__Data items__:
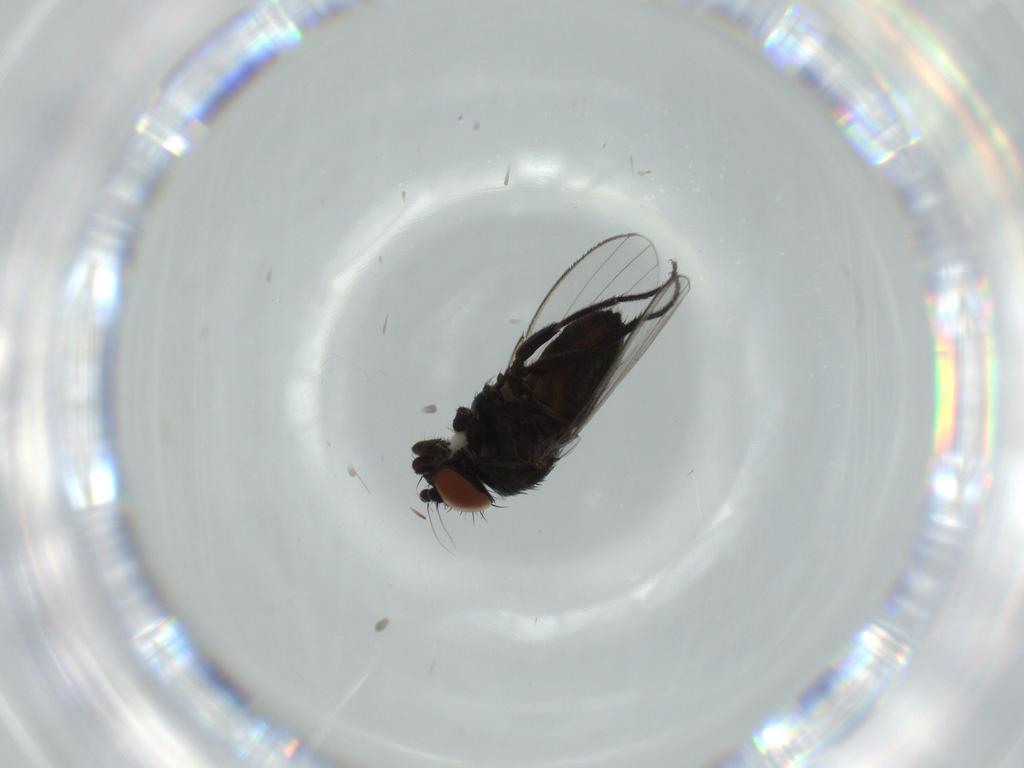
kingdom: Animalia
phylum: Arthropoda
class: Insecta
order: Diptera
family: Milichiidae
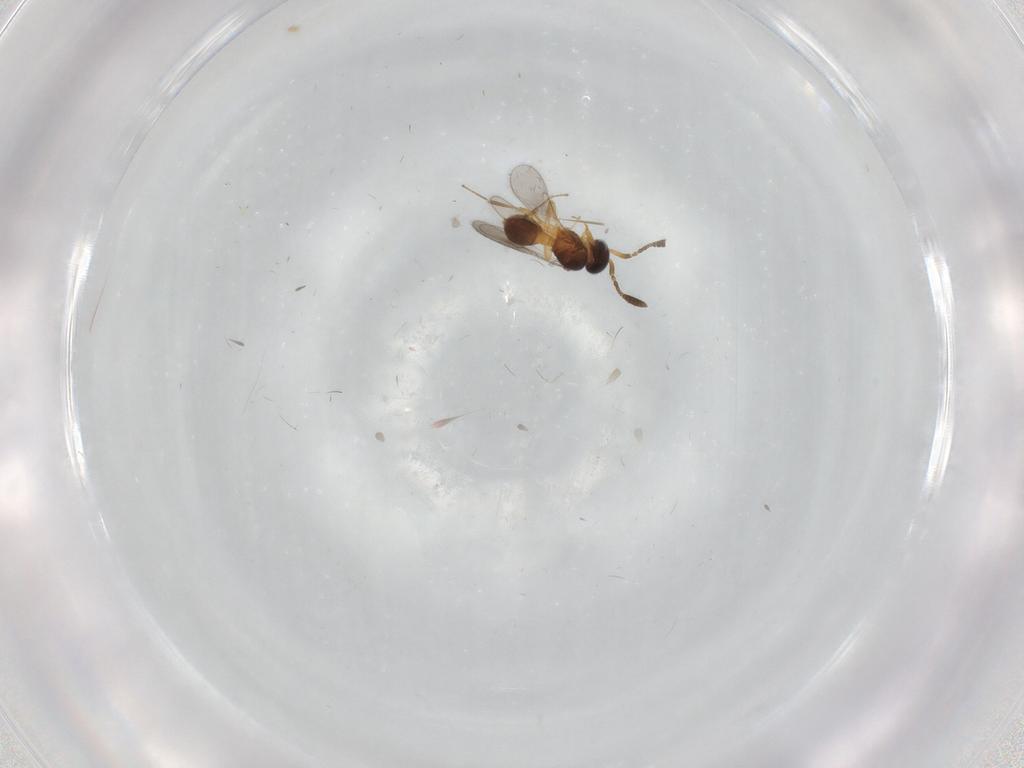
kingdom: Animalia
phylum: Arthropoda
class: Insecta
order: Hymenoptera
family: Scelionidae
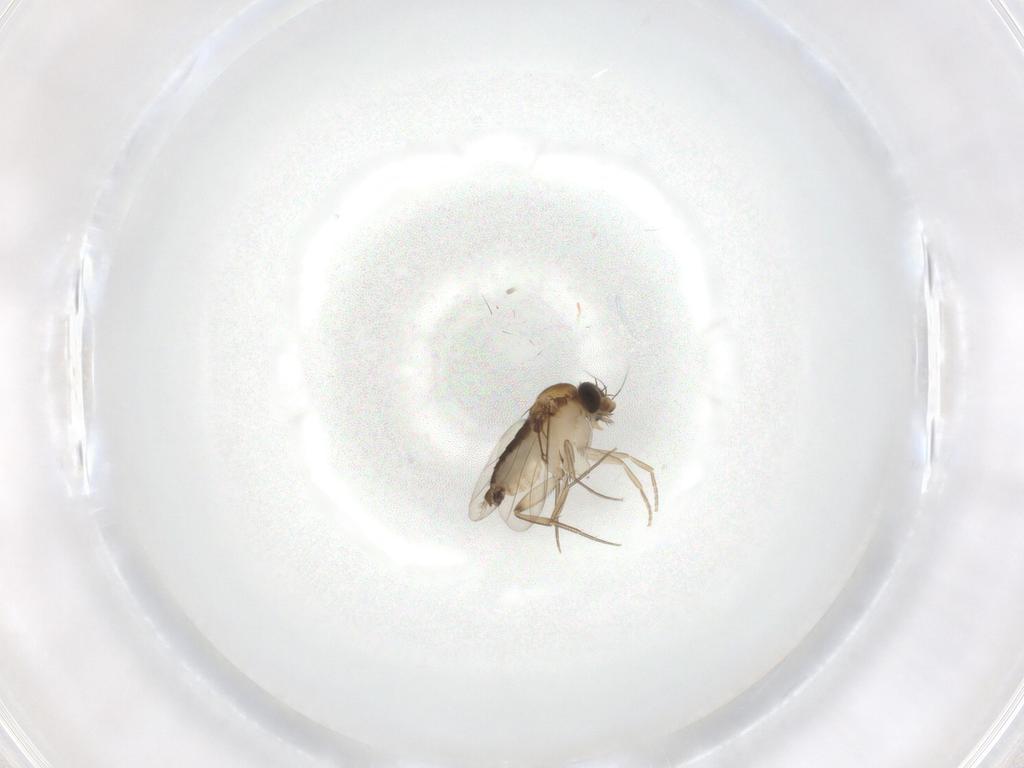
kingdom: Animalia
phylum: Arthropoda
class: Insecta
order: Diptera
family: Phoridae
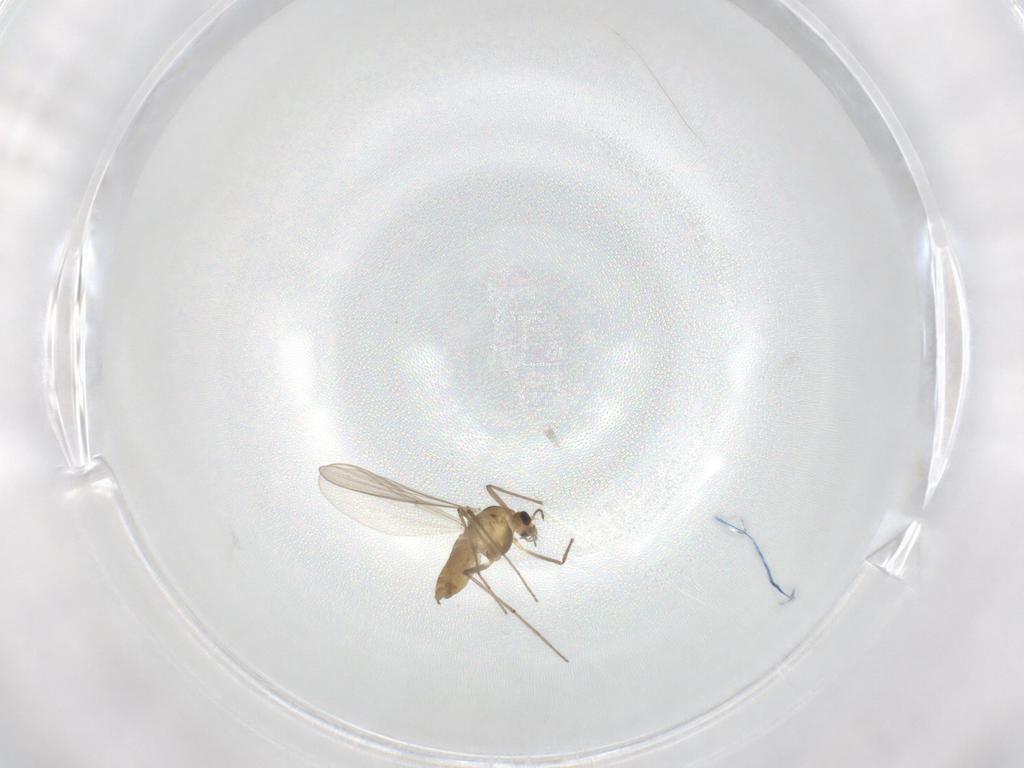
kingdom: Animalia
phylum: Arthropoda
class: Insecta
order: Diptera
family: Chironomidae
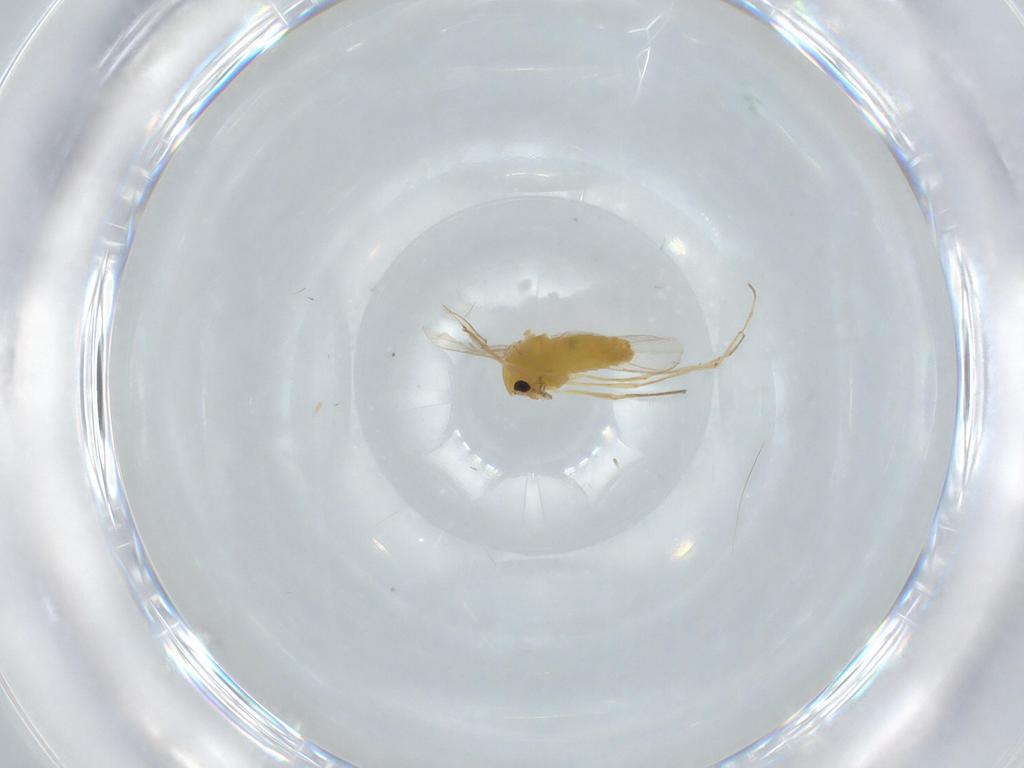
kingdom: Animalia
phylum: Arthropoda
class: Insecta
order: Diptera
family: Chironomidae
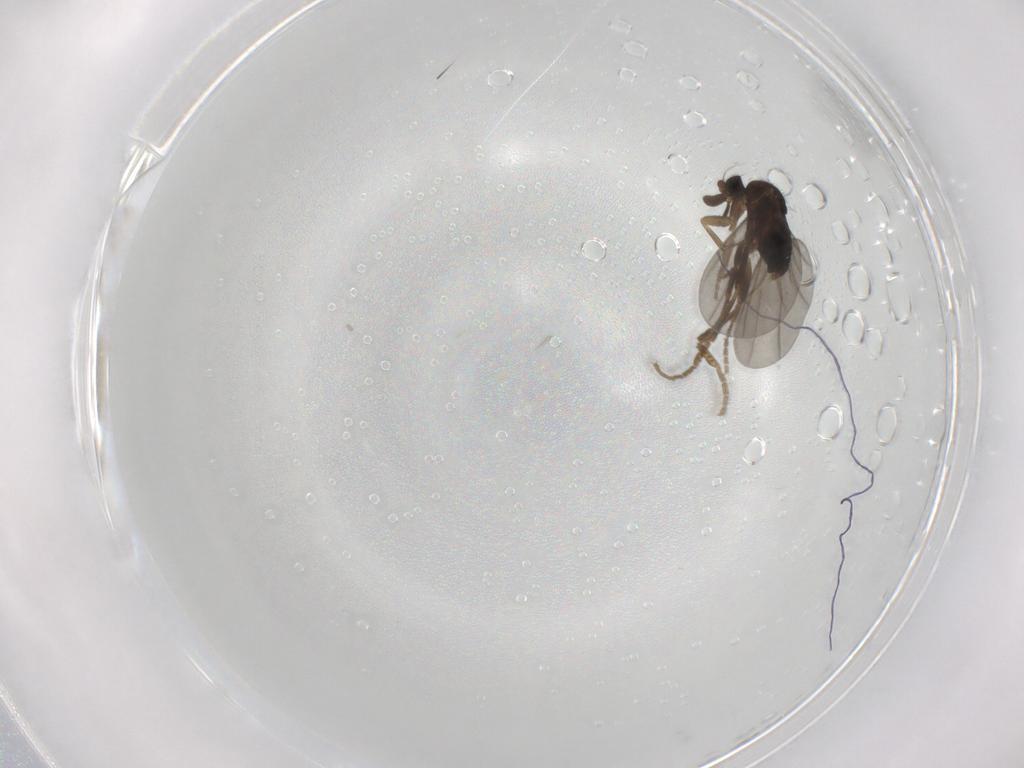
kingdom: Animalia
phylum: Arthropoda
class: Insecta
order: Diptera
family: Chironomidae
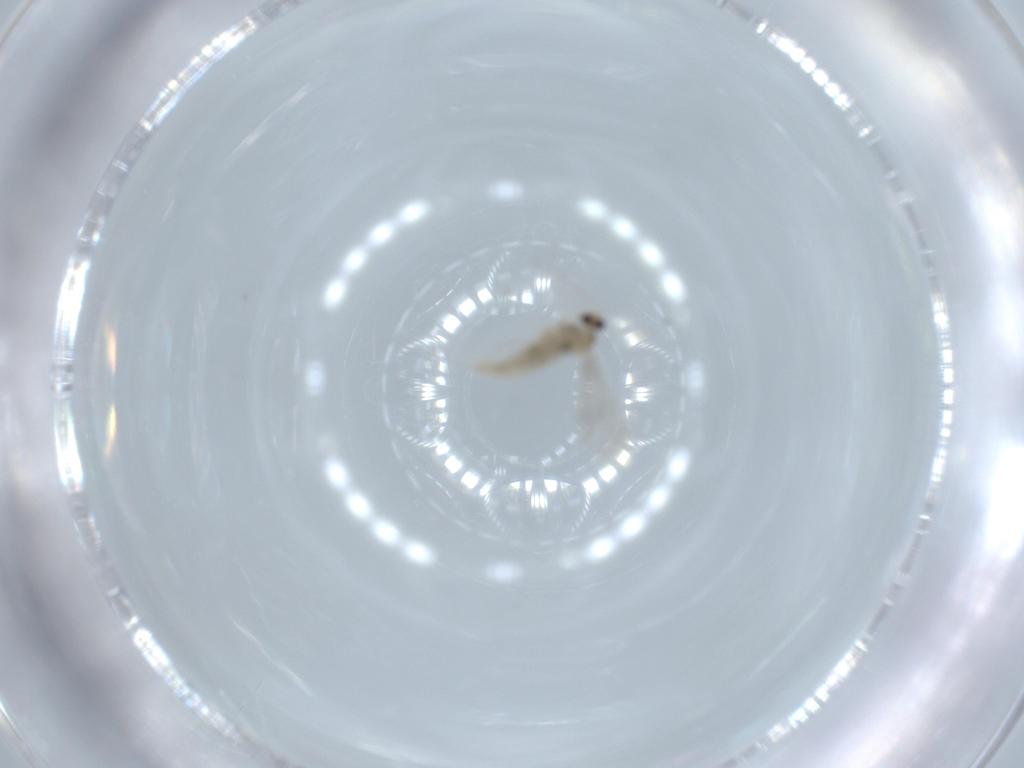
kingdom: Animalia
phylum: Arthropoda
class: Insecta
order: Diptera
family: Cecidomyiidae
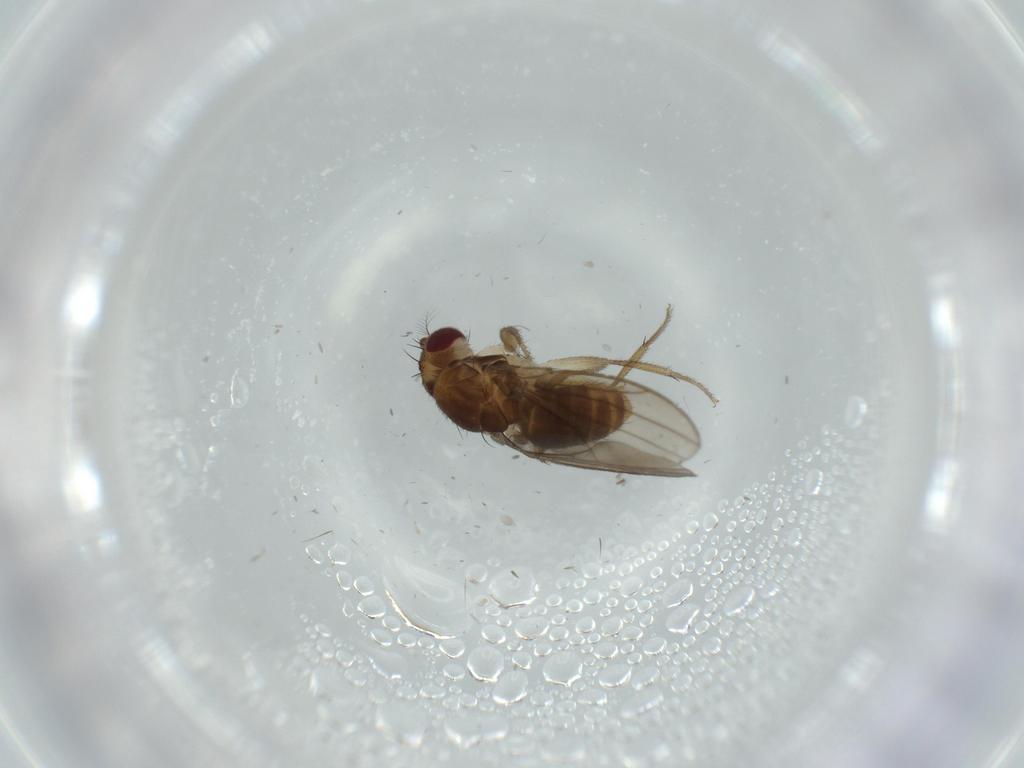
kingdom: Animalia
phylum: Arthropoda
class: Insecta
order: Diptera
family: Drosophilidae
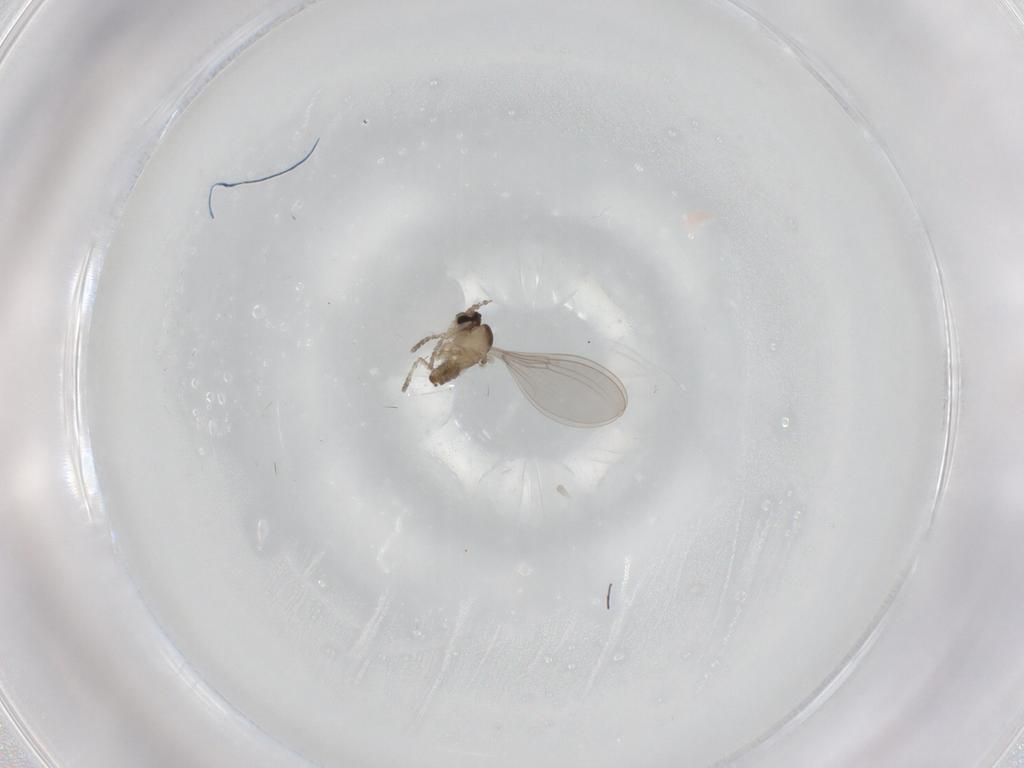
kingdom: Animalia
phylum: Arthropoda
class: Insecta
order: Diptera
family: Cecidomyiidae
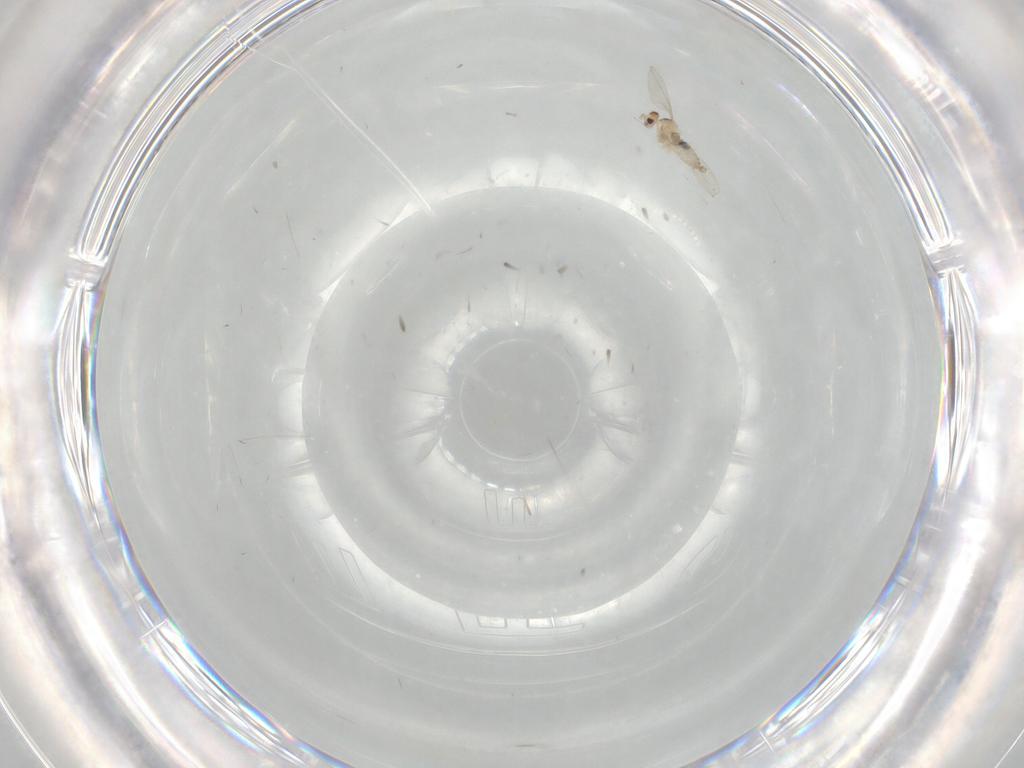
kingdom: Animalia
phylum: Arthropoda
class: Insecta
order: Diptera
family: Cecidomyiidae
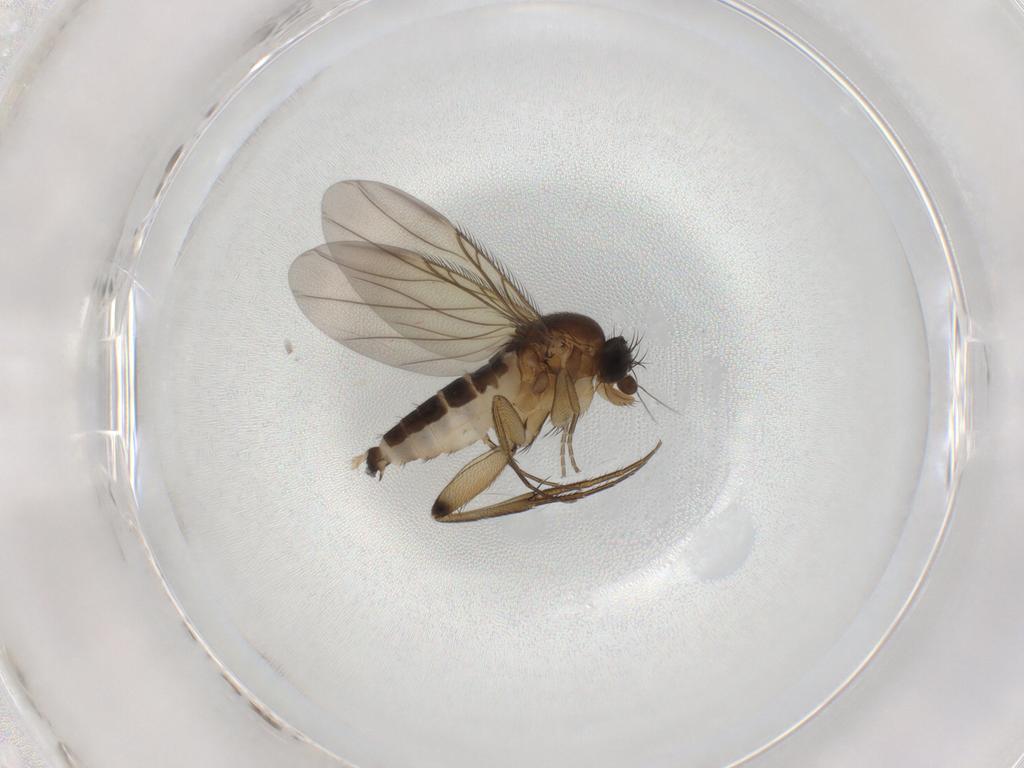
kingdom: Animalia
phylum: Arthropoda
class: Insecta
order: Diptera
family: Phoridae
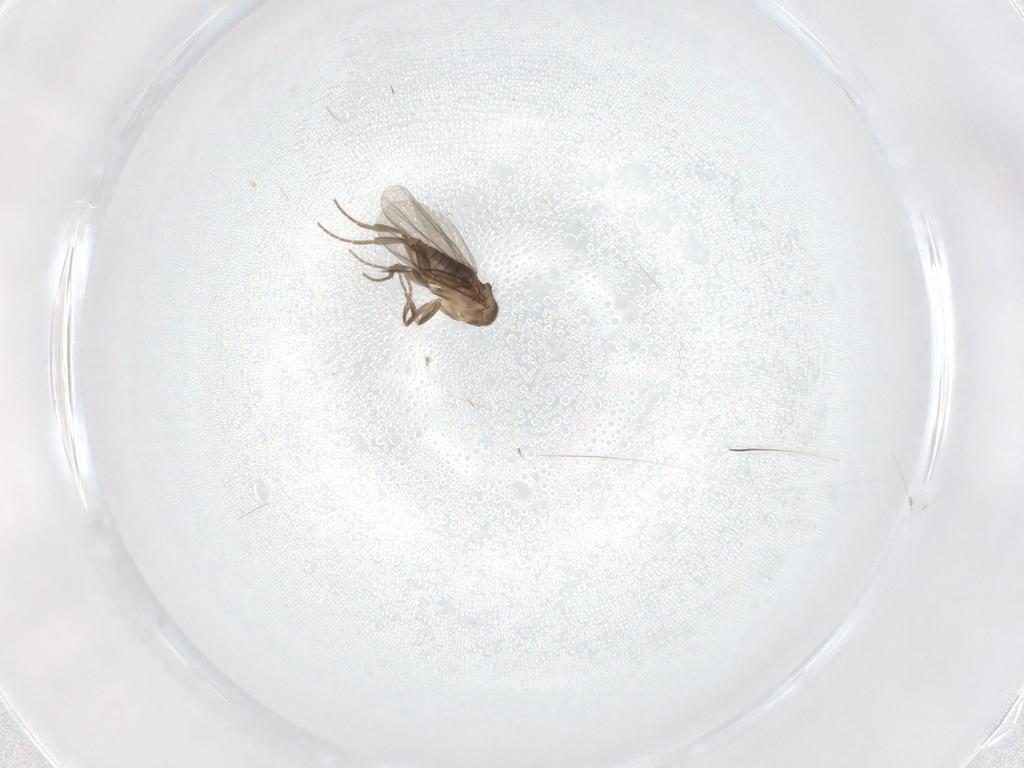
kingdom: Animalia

__Exercise prompt__:
Rewrite the lines of every row above as one numbered list, omitting any blank lines. Leave the pictures out of your answer.

__Output of the exercise__:
1. kingdom: Animalia
2. phylum: Arthropoda
3. class: Insecta
4. order: Diptera
5. family: Milichiidae
6. kingdom: Animalia
7. phylum: Arthropoda
8. class: Insecta
9. order: Hymenoptera
10. family: Scelionidae
11. kingdom: Animalia
12. phylum: Arthropoda
13. class: Insecta
14. order: Diptera
15. family: Phoridae
16. kingdom: Animalia
17. phylum: Arthropoda
18. class: Insecta
19. order: Diptera
20. family: Chironomidae
21. kingdom: Animalia
22. phylum: Arthropoda
23. class: Insecta
24. order: Diptera
25. family: Chironomidae
26. kingdom: Animalia
27. phylum: Arthropoda
28. class: Insecta
29. order: Diptera
30. family: Chironomidae
31. kingdom: Animalia
32. phylum: Arthropoda
33. class: Insecta
34. order: Diptera
35. family: Cecidomyiidae
36. kingdom: Animalia
37. phylum: Arthropoda
38. class: Insecta
39. order: Diptera
40. family: Drosophilidae
41. kingdom: Animalia
42. phylum: Arthropoda
43. class: Insecta
44. order: Diptera
45. family: Cecidomyiidae
46. kingdom: Animalia
47. phylum: Arthropoda
48. class: Insecta
49. order: Diptera
50. family: Cecidomyiidae
51. kingdom: Animalia
52. phylum: Arthropoda
53. class: Insecta
54. order: Diptera
55. family: Phoridae
56. kingdom: Animalia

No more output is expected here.